# [TASK DIRECTIONS]
Copy the records below verbatim, from the first line through the line containing "their progress toward", inclusive, and output nothing else.

# [AVAILABLE DATA]
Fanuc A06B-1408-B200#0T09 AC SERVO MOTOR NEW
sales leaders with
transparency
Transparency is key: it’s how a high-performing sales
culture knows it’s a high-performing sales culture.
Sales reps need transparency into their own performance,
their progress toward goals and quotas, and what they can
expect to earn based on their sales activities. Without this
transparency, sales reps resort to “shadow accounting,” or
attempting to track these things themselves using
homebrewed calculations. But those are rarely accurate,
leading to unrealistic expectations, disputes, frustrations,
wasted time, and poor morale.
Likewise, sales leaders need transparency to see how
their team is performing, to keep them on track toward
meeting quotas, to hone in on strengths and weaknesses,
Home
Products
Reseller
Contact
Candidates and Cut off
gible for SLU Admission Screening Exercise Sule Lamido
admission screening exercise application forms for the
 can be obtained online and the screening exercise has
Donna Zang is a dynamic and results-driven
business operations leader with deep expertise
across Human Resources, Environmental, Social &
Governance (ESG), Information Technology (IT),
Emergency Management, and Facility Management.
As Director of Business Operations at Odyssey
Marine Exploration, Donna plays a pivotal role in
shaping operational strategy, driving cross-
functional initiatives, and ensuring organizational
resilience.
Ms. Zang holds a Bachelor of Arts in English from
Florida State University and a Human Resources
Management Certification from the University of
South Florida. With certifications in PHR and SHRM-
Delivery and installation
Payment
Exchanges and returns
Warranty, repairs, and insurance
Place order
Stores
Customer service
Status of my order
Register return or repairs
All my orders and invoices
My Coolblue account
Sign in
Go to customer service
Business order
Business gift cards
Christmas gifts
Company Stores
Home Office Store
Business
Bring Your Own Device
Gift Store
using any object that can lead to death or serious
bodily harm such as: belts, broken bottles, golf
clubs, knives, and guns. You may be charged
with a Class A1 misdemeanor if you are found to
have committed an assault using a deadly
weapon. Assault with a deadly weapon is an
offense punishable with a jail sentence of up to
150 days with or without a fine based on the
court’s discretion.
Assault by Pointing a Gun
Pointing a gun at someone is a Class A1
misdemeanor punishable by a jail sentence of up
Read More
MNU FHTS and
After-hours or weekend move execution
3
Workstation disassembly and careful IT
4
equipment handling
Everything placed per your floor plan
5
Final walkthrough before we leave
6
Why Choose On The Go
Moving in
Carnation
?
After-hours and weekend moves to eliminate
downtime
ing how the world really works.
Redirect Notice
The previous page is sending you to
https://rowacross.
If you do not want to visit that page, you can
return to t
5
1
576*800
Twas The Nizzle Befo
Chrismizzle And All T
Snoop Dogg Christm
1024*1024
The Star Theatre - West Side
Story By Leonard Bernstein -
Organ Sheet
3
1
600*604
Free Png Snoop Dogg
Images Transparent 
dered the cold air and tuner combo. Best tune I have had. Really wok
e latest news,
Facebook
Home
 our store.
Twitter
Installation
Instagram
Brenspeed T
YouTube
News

# [ANSWER BOX]
Fanuc A06B-1408-B200#0T09 AC SERVO MOTOR NEW
sales leaders with
transparency
Transparency is key: it’s how a high-performing sales
culture knows it’s a high-performing sales culture.
Sales reps need transparency into their own performance,
their progress toward goals and quotas, and what they can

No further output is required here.